- [WHAT YOU NEED TO DO] Copy the rows from the first one through the line containing "right knee: (216, 181, 24)", replacing "keypoints" with "landmarks" and leaving everything else unchanged.

-- EXERCISE DATA follows --

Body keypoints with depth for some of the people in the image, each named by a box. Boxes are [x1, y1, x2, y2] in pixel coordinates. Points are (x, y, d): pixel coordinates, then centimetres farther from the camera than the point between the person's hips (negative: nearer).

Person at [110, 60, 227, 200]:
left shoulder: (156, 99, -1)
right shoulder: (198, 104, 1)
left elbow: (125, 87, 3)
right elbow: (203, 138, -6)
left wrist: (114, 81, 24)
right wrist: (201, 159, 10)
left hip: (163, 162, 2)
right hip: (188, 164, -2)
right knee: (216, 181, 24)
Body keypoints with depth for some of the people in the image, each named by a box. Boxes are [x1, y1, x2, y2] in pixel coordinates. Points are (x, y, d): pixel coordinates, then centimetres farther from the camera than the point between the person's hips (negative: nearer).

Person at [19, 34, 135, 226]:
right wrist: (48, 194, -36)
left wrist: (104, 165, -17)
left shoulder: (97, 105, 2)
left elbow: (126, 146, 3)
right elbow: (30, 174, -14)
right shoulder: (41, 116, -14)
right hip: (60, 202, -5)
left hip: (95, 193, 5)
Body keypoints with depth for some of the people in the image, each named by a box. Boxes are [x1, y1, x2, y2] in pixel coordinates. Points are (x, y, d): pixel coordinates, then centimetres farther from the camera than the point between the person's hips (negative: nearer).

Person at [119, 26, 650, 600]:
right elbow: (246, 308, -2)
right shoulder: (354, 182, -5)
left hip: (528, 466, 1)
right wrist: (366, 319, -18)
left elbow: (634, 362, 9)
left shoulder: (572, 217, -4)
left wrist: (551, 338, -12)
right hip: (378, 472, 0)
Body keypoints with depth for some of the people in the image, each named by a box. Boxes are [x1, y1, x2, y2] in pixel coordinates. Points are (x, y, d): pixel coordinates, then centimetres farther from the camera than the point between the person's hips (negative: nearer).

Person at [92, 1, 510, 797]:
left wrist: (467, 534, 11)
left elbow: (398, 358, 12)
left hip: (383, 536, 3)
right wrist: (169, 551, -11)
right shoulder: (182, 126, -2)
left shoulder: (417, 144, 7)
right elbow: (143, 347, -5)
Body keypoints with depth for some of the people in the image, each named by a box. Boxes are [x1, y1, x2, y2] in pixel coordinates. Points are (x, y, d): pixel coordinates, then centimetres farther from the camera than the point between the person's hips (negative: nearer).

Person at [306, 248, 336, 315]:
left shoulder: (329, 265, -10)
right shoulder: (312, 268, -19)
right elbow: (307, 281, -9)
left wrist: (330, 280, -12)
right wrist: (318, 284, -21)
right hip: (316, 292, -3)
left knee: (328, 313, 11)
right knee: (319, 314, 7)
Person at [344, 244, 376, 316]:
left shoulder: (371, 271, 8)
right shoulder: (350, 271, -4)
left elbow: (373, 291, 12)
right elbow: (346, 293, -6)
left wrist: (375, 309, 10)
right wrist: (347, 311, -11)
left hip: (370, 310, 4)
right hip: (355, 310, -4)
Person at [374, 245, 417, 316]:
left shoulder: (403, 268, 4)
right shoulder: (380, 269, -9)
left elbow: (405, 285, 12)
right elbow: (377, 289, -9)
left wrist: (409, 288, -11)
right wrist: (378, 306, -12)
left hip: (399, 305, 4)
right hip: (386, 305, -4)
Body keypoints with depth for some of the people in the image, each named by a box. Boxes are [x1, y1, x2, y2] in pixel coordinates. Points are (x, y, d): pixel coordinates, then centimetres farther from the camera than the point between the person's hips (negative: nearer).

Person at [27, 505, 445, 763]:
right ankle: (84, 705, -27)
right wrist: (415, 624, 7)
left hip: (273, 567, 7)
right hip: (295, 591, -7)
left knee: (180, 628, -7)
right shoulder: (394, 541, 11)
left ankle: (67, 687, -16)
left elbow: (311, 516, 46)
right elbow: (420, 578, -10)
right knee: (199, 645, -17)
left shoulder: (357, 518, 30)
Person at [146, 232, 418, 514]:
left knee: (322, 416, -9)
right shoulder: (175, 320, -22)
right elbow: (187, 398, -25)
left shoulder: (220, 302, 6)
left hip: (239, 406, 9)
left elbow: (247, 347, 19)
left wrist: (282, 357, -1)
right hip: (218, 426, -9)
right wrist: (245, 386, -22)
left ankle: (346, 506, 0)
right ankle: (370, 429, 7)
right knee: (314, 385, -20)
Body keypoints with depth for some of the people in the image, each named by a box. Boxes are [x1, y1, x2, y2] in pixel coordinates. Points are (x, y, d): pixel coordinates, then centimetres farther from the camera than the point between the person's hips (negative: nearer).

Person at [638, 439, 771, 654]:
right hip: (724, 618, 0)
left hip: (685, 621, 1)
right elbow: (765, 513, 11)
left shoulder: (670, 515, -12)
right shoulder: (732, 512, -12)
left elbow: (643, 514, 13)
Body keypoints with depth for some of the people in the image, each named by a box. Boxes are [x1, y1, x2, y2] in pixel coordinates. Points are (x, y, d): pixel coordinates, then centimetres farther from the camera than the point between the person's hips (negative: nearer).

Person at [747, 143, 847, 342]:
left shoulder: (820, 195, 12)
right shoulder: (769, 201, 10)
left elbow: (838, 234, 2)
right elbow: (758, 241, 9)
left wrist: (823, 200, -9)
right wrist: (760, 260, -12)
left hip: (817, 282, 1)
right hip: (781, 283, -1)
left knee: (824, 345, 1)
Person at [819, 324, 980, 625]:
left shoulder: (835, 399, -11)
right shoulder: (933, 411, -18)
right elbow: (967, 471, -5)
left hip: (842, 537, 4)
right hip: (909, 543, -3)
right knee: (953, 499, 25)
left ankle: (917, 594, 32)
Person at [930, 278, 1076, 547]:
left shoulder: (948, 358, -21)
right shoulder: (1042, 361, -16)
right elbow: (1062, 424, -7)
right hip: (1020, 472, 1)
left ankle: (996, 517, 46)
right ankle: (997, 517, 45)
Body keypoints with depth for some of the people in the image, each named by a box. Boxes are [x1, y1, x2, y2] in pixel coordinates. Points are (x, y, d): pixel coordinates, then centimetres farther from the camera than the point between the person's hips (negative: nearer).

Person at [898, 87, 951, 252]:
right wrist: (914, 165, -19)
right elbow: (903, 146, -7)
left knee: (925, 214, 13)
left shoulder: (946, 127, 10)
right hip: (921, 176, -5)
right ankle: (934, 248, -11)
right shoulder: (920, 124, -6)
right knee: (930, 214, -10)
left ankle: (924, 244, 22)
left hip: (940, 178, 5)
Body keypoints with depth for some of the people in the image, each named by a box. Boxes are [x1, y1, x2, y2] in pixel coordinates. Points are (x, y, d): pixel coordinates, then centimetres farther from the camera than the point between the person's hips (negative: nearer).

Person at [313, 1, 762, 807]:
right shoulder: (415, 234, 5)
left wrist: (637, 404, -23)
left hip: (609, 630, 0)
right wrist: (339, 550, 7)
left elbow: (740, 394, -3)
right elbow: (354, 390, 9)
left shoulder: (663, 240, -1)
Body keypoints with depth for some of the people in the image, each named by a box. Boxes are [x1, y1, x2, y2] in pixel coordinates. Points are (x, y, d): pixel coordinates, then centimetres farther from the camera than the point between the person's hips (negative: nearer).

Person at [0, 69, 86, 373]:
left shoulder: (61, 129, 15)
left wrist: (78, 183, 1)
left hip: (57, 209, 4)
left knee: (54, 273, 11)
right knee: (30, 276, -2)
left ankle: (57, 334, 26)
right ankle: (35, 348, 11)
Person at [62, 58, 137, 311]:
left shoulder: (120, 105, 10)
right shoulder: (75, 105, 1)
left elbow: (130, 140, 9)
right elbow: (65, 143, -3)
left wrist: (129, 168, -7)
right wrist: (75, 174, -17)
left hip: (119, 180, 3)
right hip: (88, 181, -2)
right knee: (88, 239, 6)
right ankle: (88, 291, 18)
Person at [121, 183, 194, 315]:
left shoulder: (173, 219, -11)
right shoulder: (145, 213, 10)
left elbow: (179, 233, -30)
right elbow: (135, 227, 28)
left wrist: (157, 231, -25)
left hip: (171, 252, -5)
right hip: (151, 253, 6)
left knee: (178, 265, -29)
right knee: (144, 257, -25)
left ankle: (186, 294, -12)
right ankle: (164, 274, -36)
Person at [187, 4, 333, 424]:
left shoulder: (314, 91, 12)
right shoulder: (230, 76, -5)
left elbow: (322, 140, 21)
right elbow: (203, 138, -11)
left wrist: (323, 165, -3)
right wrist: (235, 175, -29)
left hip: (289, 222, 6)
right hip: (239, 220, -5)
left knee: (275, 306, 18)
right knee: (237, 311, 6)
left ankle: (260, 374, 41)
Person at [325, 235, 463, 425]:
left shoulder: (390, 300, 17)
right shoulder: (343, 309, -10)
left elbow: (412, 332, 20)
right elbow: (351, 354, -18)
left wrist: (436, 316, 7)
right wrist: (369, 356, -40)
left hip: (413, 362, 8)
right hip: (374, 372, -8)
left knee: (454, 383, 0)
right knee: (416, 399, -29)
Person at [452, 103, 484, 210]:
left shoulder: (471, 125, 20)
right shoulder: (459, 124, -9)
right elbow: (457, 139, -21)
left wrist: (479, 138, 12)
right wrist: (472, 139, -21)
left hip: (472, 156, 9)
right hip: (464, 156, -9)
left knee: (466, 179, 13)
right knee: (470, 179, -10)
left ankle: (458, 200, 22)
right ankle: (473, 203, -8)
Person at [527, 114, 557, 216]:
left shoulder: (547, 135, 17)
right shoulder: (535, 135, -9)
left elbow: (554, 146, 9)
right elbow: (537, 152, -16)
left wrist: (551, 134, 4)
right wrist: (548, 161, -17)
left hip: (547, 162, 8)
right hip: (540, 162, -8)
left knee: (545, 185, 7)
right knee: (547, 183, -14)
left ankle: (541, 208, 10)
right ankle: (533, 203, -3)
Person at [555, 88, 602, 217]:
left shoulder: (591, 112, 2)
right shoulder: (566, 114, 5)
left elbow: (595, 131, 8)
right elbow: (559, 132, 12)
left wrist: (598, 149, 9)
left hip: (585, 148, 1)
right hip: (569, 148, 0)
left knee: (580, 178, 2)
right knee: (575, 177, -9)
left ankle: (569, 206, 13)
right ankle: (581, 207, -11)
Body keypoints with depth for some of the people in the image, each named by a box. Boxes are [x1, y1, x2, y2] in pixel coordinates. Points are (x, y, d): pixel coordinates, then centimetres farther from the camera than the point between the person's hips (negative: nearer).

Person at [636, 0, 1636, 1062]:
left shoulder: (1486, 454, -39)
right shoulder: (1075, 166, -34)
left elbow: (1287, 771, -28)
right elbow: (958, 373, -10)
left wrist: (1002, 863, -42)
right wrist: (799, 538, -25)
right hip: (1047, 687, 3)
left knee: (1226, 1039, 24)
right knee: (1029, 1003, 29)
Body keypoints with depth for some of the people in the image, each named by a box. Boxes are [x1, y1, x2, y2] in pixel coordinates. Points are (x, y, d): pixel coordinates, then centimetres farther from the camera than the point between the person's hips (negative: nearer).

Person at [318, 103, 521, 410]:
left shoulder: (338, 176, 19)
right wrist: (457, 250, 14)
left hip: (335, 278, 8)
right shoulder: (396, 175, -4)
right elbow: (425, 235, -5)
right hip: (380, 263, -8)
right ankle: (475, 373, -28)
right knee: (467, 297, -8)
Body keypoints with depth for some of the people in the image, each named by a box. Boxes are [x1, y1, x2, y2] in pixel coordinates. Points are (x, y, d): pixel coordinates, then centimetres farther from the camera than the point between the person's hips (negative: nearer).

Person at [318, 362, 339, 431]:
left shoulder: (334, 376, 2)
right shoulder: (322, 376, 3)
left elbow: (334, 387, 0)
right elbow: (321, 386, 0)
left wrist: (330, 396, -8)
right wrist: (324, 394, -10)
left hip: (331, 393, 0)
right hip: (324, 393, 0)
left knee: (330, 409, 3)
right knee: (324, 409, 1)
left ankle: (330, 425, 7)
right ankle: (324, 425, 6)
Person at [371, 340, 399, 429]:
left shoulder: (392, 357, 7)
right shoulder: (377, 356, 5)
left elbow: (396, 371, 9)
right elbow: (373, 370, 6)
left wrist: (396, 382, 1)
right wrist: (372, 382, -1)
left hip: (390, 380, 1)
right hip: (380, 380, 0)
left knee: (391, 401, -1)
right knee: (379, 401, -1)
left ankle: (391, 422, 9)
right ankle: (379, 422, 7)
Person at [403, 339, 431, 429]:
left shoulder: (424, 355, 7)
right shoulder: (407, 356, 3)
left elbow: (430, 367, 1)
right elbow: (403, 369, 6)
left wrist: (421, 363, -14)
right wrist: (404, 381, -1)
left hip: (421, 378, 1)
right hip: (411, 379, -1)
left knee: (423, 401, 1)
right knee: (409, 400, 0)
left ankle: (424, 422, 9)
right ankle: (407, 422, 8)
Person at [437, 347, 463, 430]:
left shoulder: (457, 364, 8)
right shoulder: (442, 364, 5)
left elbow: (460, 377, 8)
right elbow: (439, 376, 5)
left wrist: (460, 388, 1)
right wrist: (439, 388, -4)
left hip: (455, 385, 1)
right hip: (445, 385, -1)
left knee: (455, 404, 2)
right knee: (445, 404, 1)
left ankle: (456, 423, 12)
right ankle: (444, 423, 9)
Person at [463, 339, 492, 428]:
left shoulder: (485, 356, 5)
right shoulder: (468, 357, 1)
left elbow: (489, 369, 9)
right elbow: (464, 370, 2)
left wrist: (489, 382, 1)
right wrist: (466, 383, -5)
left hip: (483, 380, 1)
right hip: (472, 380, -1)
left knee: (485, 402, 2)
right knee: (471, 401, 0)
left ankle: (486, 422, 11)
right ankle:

-- EXERCISE DATA concluded --

- [SOLUTION FOR THIS EXERCISE]
Body landmarks with depth for some of the people in the image, each named by a box. Boxes are [x1, y1, x2, y2] in pixel coordinates. Points are (x, y, d): pixel coordinates, then centimetres farther from the camera than the point between the person's hips (negative: nearer).

Person at [110, 60, 227, 200]:
left shoulder: (156, 99, -1)
right shoulder: (198, 104, 1)
left elbow: (125, 87, 3)
right elbow: (203, 138, -6)
left wrist: (114, 81, 24)
right wrist: (201, 159, 10)
left hip: (163, 162, 2)
right hip: (188, 164, -2)
right knee: (216, 181, 24)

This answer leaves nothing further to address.